Reading text >>
Oceans and Seas

the work of author Michael Krieger

Trouble on the Saginaw River – Part 4

Posted on May 5, 2017

Trouble on the Saginaw River – Part 4

A chart of the Saginaw River shows its channel to be 200 feet wide. For a ship the size of the Crapo, though, only 100 to 150 feet of the channel’s width are usable. If a large vessel nears a channel wall, the slope of the embankment and the suction created by the ship’s propeller would produce a vacuum that in effect, pulls the vessel’s stern into the bank until she grounds. This fact is common knowledge among officers and wheelsmen. But, as the crew of the Crapo soon learns, to be aware of a challenge is one thing, but to overcome it in the few seconds before a ship grounds is something entirely different.

0126 hours. The Crapo enters the curve of the Saginaw River adjacent to the James Clement Airport. Her speed is down to five knots, which is about the slowest she can go and still maintain good rudder response. The curve itself is ninety degrees and encompasses about a mile-and-a-half of river. About half-way through the curve is a straight stretch with a fort-five-degree turn at each end.

Tasks for this exercise >>
1: Rewrite the stretch of the Saginaw River account from "Posted on May" through "something entirely different.", putting "helmsmen" wherever "wheelsmen" appears.
2: Write the next part of the account of the Crapo on the Saginaw River, picking up after its final sentence.

[Data excerpts]

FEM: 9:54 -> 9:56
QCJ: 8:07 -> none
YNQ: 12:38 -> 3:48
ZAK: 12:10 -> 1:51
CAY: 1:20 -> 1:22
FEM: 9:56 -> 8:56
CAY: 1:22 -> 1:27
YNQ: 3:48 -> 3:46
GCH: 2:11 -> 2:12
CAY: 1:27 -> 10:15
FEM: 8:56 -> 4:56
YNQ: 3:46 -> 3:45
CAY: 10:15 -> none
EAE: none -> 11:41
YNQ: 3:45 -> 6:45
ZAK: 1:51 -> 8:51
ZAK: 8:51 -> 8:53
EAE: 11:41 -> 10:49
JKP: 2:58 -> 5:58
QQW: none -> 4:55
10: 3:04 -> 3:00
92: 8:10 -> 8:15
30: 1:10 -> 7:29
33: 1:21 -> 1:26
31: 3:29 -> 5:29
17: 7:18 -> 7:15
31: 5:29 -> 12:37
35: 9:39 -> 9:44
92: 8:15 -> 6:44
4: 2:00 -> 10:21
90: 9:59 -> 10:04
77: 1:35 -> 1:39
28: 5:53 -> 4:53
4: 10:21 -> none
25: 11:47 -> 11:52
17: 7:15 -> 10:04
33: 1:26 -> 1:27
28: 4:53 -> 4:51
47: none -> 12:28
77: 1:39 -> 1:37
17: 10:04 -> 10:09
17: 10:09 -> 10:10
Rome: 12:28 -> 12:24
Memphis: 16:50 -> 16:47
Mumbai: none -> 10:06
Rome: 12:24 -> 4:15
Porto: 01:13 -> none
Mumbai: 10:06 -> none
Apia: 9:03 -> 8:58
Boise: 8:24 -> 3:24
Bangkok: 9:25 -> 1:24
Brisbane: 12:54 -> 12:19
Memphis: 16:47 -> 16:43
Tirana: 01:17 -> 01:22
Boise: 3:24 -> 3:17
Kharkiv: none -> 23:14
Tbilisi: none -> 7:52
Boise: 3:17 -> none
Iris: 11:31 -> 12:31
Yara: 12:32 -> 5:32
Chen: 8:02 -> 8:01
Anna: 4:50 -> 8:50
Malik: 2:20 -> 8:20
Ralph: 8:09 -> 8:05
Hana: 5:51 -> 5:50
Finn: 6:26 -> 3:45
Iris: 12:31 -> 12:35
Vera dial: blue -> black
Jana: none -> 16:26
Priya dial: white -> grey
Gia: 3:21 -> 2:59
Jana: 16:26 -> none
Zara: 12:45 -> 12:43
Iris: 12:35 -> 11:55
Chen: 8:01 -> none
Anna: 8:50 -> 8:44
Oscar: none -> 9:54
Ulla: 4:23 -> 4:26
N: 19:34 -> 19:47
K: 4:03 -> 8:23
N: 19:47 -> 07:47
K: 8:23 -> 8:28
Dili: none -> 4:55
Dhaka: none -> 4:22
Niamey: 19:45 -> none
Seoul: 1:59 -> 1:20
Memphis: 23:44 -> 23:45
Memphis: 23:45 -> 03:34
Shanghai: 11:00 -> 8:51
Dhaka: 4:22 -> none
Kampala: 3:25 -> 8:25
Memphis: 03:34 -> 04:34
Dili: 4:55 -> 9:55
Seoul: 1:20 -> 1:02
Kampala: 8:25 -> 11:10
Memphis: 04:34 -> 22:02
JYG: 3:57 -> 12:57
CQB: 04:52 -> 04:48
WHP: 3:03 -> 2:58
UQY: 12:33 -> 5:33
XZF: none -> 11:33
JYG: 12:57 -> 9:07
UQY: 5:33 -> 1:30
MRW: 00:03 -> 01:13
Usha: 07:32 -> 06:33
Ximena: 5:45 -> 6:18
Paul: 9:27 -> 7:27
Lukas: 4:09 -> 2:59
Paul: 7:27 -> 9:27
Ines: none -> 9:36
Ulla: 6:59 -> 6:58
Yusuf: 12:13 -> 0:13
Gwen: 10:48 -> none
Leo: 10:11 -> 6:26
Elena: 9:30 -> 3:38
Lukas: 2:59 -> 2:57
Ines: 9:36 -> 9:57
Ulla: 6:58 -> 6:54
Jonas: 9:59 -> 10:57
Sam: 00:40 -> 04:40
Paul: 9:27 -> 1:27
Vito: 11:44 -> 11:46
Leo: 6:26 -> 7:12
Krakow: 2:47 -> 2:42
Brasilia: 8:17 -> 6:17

Expected answers >>
1:
Posted on May 5, 2017

Trouble on the Saginaw River – Part 4

A chart of the Saginaw River shows its channel to be 200 feet wide. For a ship the size of the Crapo, though, only 100 to 150 feet of the channel’s width are usable. If a large vessel nears a channel wall, the slope of the embankment and the suction created by the ship’s propeller would produce a vacuum that in effect, pulls the vessel’s stern into the bank until she grounds. This fact is common knowledge among officers and helmsmen. But, as the crew of the Crapo soon learns, to be aware of a challenge is one thing, but to overcome it in the few seconds before a ship grounds is something entirely different.

2:
A fireman uses a hoe to rake out the burned coal from the fireboxes. The used coal, called “clinkers,” must be removed before it can plug the air passages between the grate bars and retards the furnace’s efficiency. After it’s raked onto the deck, the clinkers are extinguished with a hose. The fire room fills with ash when the fireboxes are raked. The fireman break up fused clinkers with a slice bar to keep the fire burning evenly.

Captain Ralph Knechtel lines Jim Stanley on a light at the Block Marina in hopes of keeping the Crapo on the port side of the river, since he’s well aware that the dredge, Northerly Isle, will be jutting into the starboard side of the channel at the other end of the curve. Then Knechtel orders Stanley to come to a white light on the center of the Cheboyganing Creek Bridge, which lies at a creek entrance outside the channel. As planned, the Crapo sails slowly into the straight stretch at the center of the curve. Visible finally are two white lights flanked by two red ones atop the Northerly Isle’s pilothouse. But because the dredge is sticking out into the channel at the apex of the turn ahead, the Crapo cannot cut the corner.

Still in the straight part of the curve, Knechtel advises, “Alright, Jimmy, come to the center of the billboard.” Jim quickly brings the wheel around, nearly a full turn to starboard, in order to align the bow with a lighted billboard on adjacent Highway 13.

There is a moment of hesitation, and another. Suddenly Stanley swings the wheel all the way over to starboard. “Cap, nothing’s happening,” he cries. “I’ve got the wheel hard right and she’s not answering!”

Meanwhile, the Crapo’s stern and midsection are being sucked further and further into the channel’s bank, and about 300 yards ahead is the second turn. If the Crapo does not hit the bank, she will certainly plow directly into the Cheboyganing Creek Bridge ahead.

The “black gang” poses midway through their watch. Except for the addition of an automatic stoker for shoveling coal into the fireboxes, the fireman’s job has changed little in the past hundred years.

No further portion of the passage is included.